[TEXTAUSZUG]

Warum ist das Thema Transformation so wichtig?
Wir stehen vor einer gewaltigen Veränderung. In einem Gutachten des Wissenschaftlichen Beirats der Bundesregierung Globale Umweltveränderungen aus dem Jahr 2011 wird sie als „große Transformation“ bezeichnet. Gemeint ist damit ein weltweiter Umbau von Wirtschaft und Gesellschaft, der sich in seinen Auswirkungen mit dem Wandel der Agrar- zur Industriegesellschaft vergleichen lässt. Der ist notwendig, wenn wir die Nachhaltigkeits- und Klimaziele der Vereinten Nationen erreichen wollen.
Das klingt umwälzend. Was bedeutet das denn konkret?
Eine riesige Herausforderung. Wir müssen zerstörerische Technologien und Praktiken abschaffen und auf neue setzen. Unsere Energieversorgung zum Beispiel beruht überwiegend auf Großkraftwerken, die zentral weite Regionen versorgen. Erneuerbare Energien erfordern eher dezentrale Netze und viele kleine Einspeiser. Unsere Produktion, vor allem im Bereich Chemie, muss weg vom Erdöl und hin zu nachwachsenden Rohstoffen entwickelt werden. Jede einzelne Person muss ihr Verhalten in den Konsumfeldern Wohnen, Ernährung, Reisen und Freizeit infrage stellen und auch unsere Wirtschaftsstrukturen gehören auf den Prüfstand: Wir brauchen mehr Kreislaufwirtschaft, weniger, aber dafür langlebigere Produkte, mehr Sharing und weniger Verschwendung.
Future Skills
„Hochschulen sind ein Motor für den Wandel“

Sind die Unternehmen denn generell offen für dieses Thema?
Bedingt. Betriebswirtschaftliche Überlegungen und Nachhaltigkeit gehen nicht gerade Hand in Hand. Denn die Betriebswirtschaft setzt auf Gewinnmaximierung auf kurze Sicht, ungefähr über einen Zeitraum von drei Jahren. Die Kosten dieses Vorgehens trafen die Unternehmen bisher nicht, sie wurden der Gesellschaft aufgebürdet.
Aber das mindert die Gewinne.
Die meisten Unternehmen versuchen mit ihren bewährten Strategien noch so lange Gewinn zu erwirtschaften, wie es möglich ist. Gleichzeitig arbeiten aber die Entwicklungsabteilungen an alternativen Geschäftsmodellen: Immer mehr Fleischerzeuger erobern den Markt für vegane Produkte. Und Automobilkonzerne befassen sich mit der Stadt der Zukunft: Sie entwickeln Carsharing-Modelle, Hard- und Software für die Nutzung von Mobilitätsdaten oder arbeiten an Ladestrukturen für Elektromobilität. Entsprechend gibt es auch die Initiative „Science Based Targets“, in der sich weltweit Unternehmen verpflichtet haben, bis 2050 klimaneutral zu arbeiten. Hier wird für die einzelnen Unternehmen verschiedener Sektoren eine maximale Obergrenze für ihre Emissionen benannt. Und es sieht natürlich schlecht aus, wenn man im eigenen Sektor der Letzte ist, der sich darum kümmert.

[/TEXTAUSZUG]

## ARBEITSANWEISUNGEN
1. Übersetze den folgenden Satz aus dem Textauszug über die große Transformation ins Englische: „Erneuerbare Energien erfordern eher dezentrale Netze und viele kleine Einspeiser.“
2. Schreibe den Textauszug über die große Transformation im Anschluss an seinen letzten Satz weiter.

[DATENSÄTZE]

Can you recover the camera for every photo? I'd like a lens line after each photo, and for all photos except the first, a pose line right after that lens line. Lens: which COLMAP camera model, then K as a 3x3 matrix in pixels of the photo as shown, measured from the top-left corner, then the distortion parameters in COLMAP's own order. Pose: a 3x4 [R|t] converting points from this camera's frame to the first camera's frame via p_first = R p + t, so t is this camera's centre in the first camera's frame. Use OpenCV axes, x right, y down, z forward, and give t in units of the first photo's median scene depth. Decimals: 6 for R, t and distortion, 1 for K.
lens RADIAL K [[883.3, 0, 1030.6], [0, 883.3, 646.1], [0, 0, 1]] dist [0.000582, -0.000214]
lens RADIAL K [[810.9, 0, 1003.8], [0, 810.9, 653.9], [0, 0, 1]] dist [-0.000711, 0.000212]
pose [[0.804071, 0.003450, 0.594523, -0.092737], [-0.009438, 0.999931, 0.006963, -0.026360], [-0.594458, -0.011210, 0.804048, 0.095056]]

[/DATENSÄTZE]
[DATENSÄTZE]

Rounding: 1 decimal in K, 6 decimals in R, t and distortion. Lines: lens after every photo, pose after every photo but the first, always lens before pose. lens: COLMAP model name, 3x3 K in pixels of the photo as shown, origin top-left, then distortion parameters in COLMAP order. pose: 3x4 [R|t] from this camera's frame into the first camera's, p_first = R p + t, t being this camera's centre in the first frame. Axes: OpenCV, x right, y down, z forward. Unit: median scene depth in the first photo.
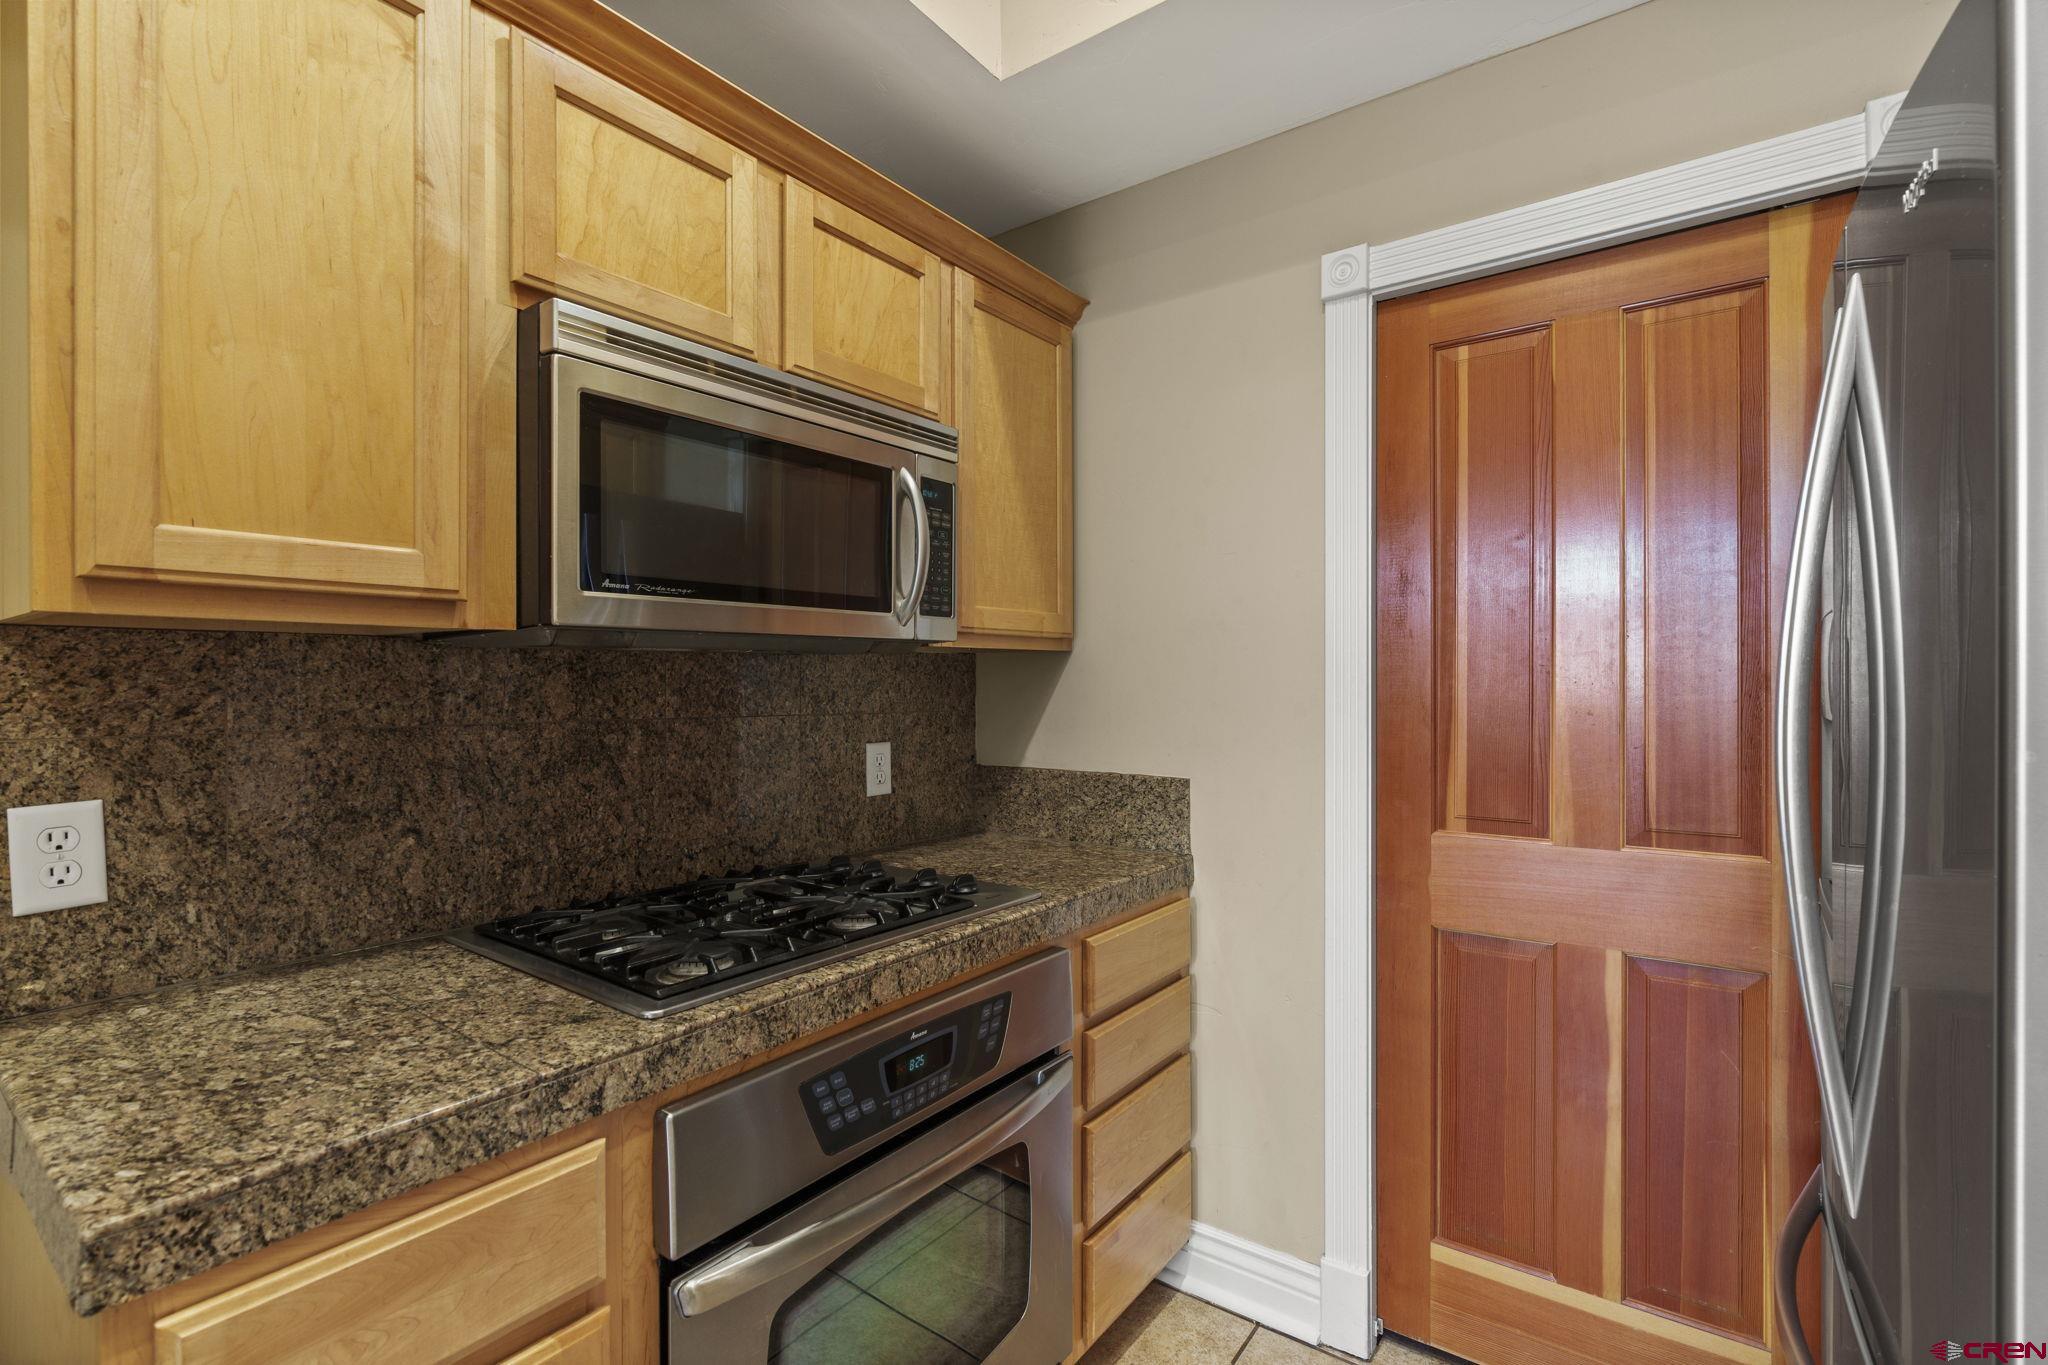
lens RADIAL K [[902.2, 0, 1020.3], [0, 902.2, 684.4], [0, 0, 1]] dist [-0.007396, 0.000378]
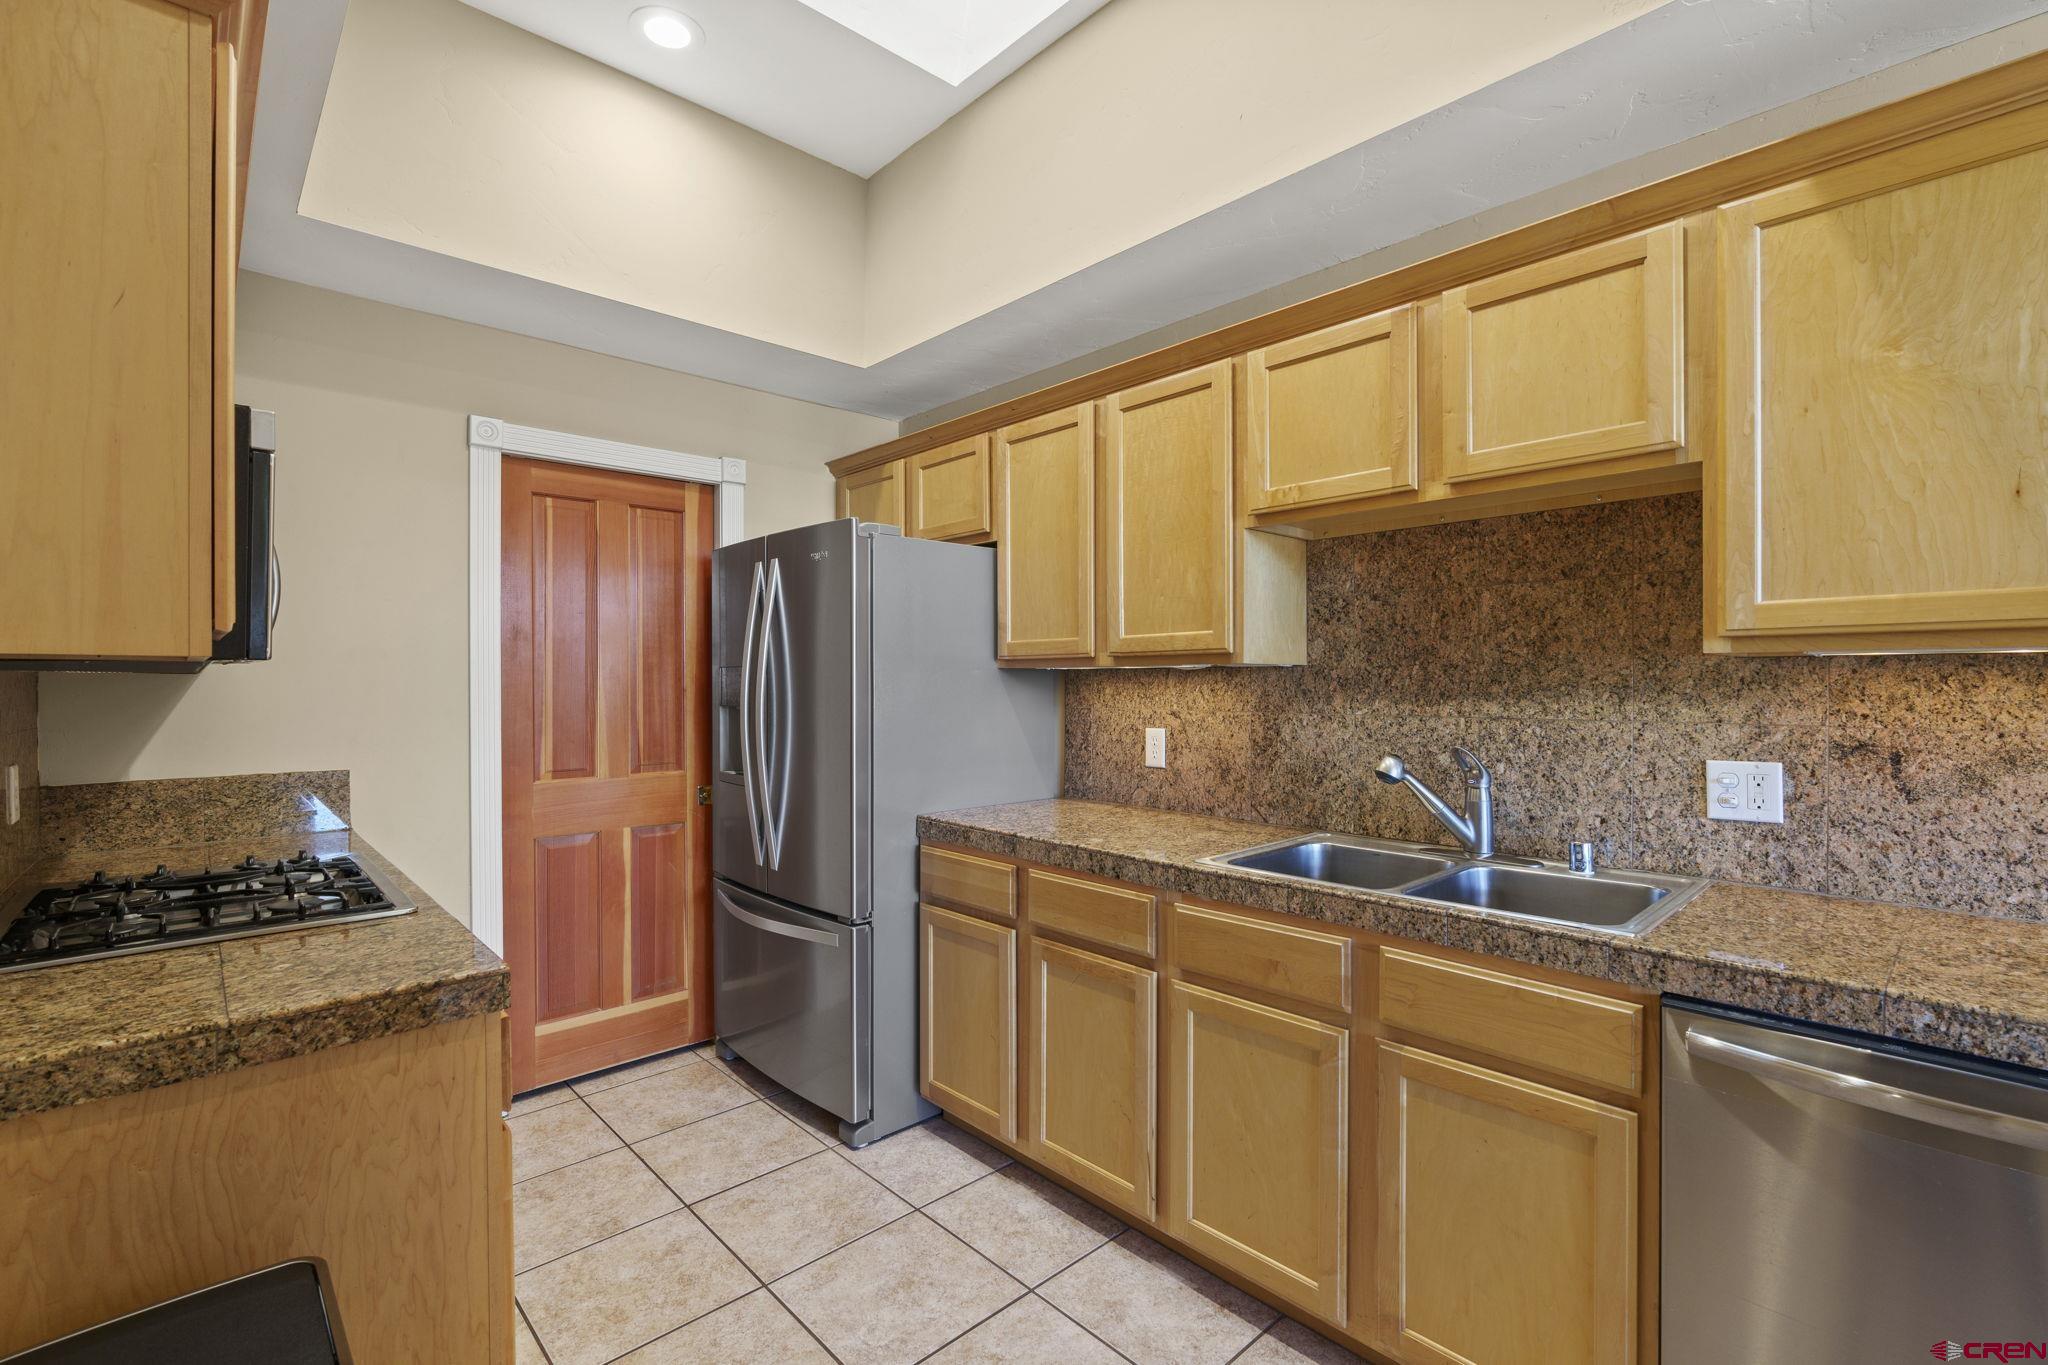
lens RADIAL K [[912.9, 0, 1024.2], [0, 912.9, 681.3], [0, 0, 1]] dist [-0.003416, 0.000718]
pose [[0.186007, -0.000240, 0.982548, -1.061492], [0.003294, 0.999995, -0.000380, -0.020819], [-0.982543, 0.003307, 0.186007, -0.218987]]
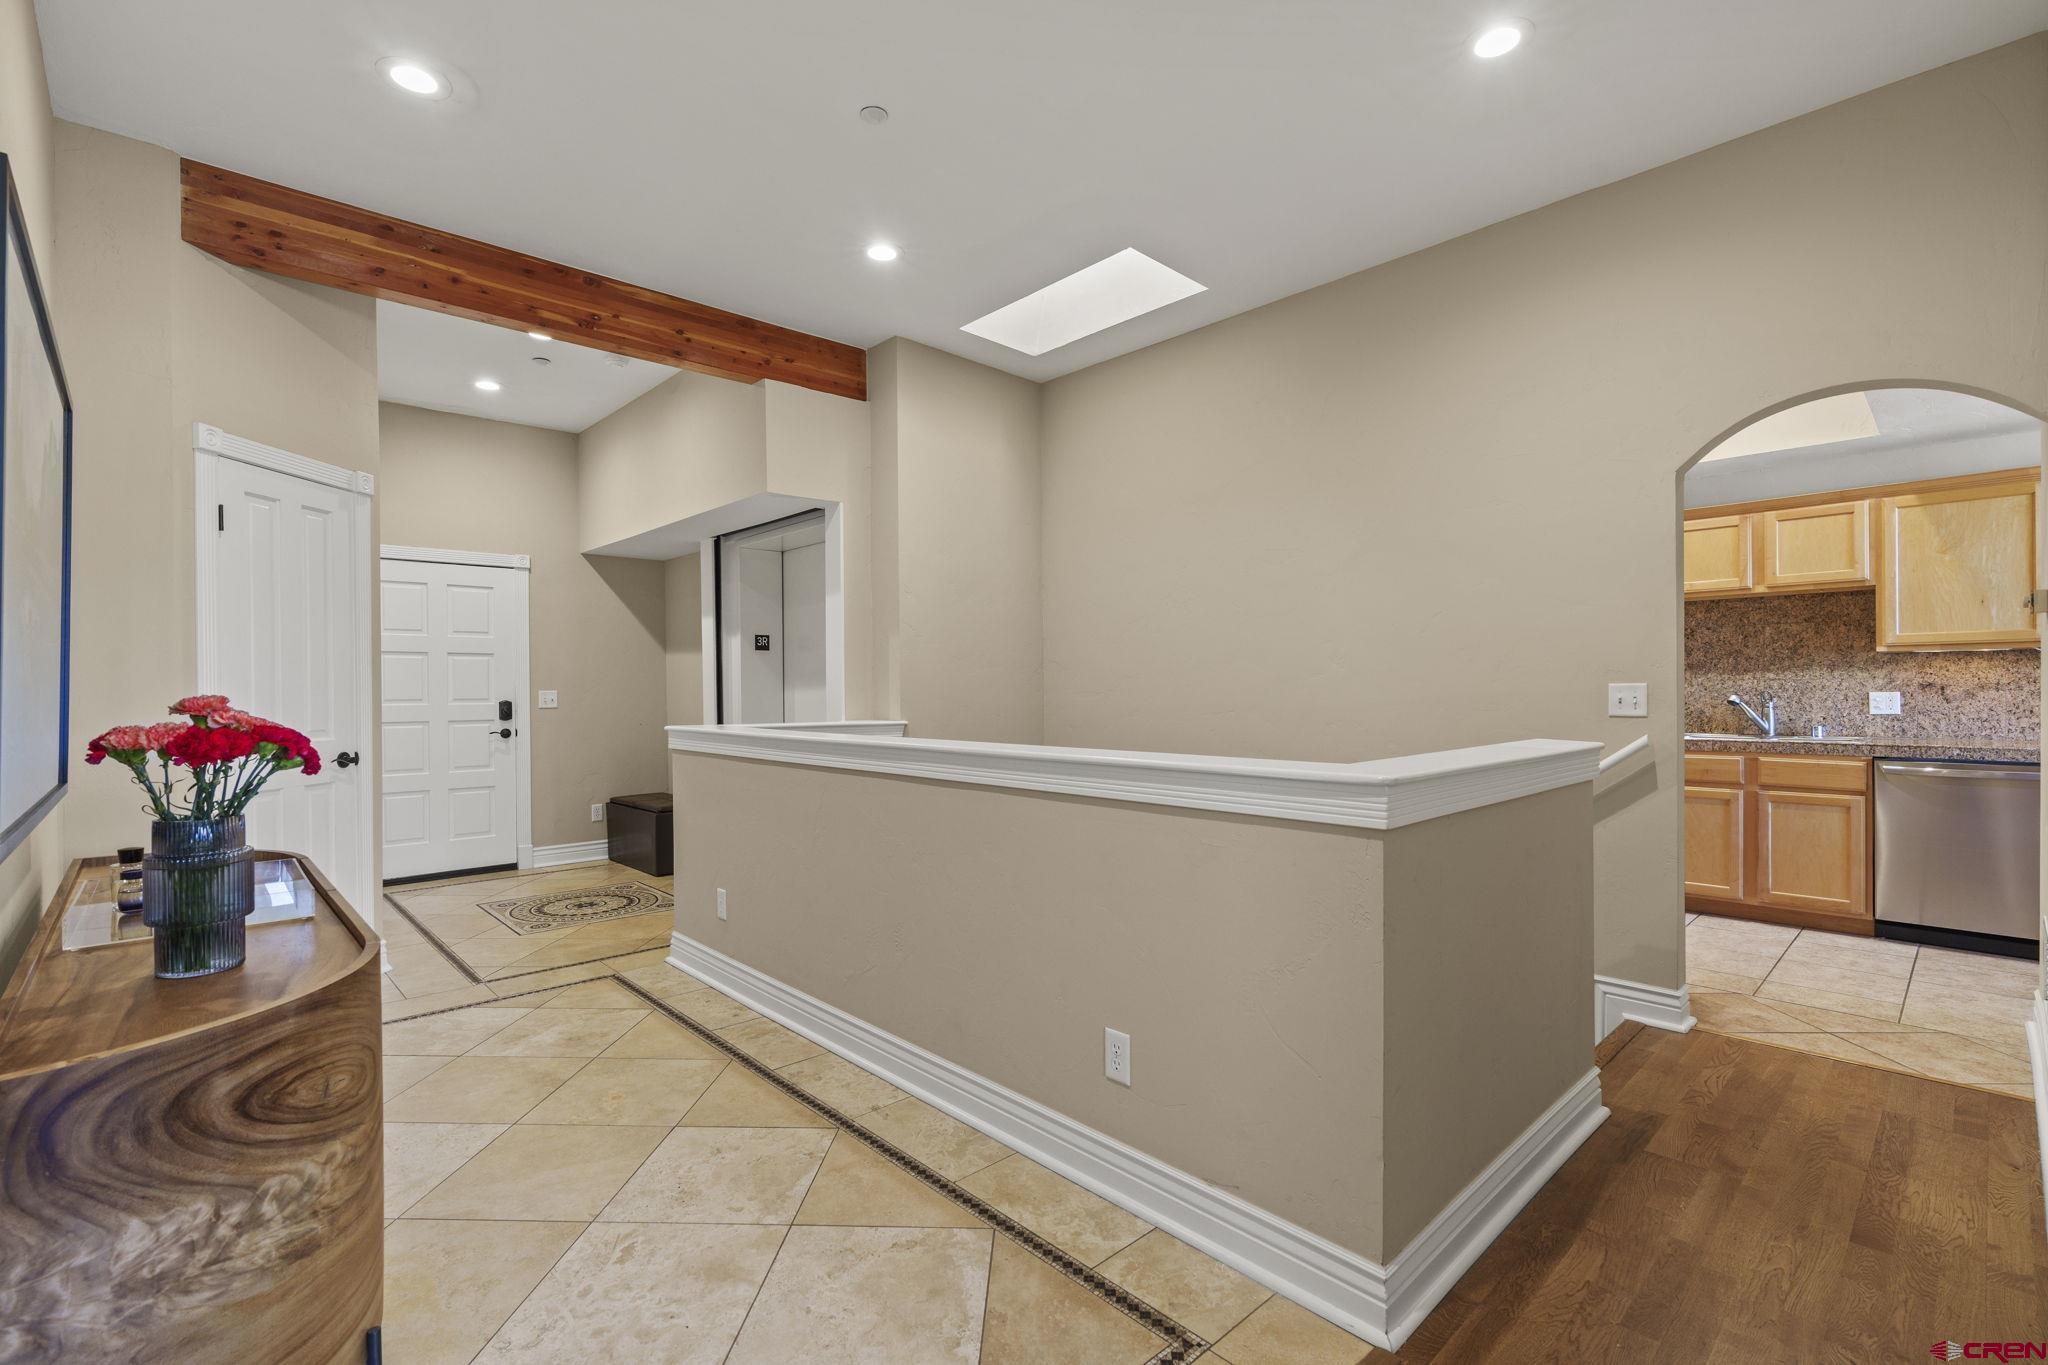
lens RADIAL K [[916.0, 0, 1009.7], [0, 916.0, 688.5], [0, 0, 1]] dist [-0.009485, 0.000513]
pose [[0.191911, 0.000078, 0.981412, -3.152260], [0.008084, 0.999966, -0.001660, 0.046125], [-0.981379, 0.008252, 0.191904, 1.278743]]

[/DATENSÄTZE]

## LÖSUNGEN
1. Renewable energies tend to require decentralized grids and many small producers feeding into them.

2.
„Wir haben keine klare Utopie, die wir mit Wirtschaftskonzepten verbinden: Wie kriegen wir es auf attraktive Weise hin, die Gesellschaft menschenfreundlich zu gestalten? Wie können wir Zeitwohlstand und Lebensqualität als wirtschaftliche Ziele setzen? Hier hinein sollten Hochschulen Zeit, Geld und Ressourcen investieren. “

Welche Rolle spielen dabei die Verbraucherinnen und Verbraucher?
Unternehmen geraten natürlich auch durch ihre Kundinnen und Kunden unter Druck. Protest gegen umweltzerstörende Rohstoffgewinnung oder Billiglöhne schaden einer Geschäftsstrategie. Auf der anderen Seite werden Unternehmen, die schon umdenken, bisher von den Verbraucherinnen und Verbrauchern nicht ausreichend belohnt: Recyclingkunststoffe gelten zum Beispiel zurzeit im deutschen Mittelstand als Nachhaltigkeitshebel. Aber verdienen kann man damit noch nichts. Umweltlabel nehmen wir als Konsumierende gerne mit – aber eigentlich interessiert uns das Produkt. Denn von der Klassifizierung „Öko“ haben wir ja auf den ersten Blick nichts. Es ist deshalb unrealistisch zu erwarten, dass Menschen ihre Konsumentscheidungen in erster Linie nach ökologischen Gesichtspunkten treffen.
Das klingt für viele Menschen nach Einschränkung und Verzicht.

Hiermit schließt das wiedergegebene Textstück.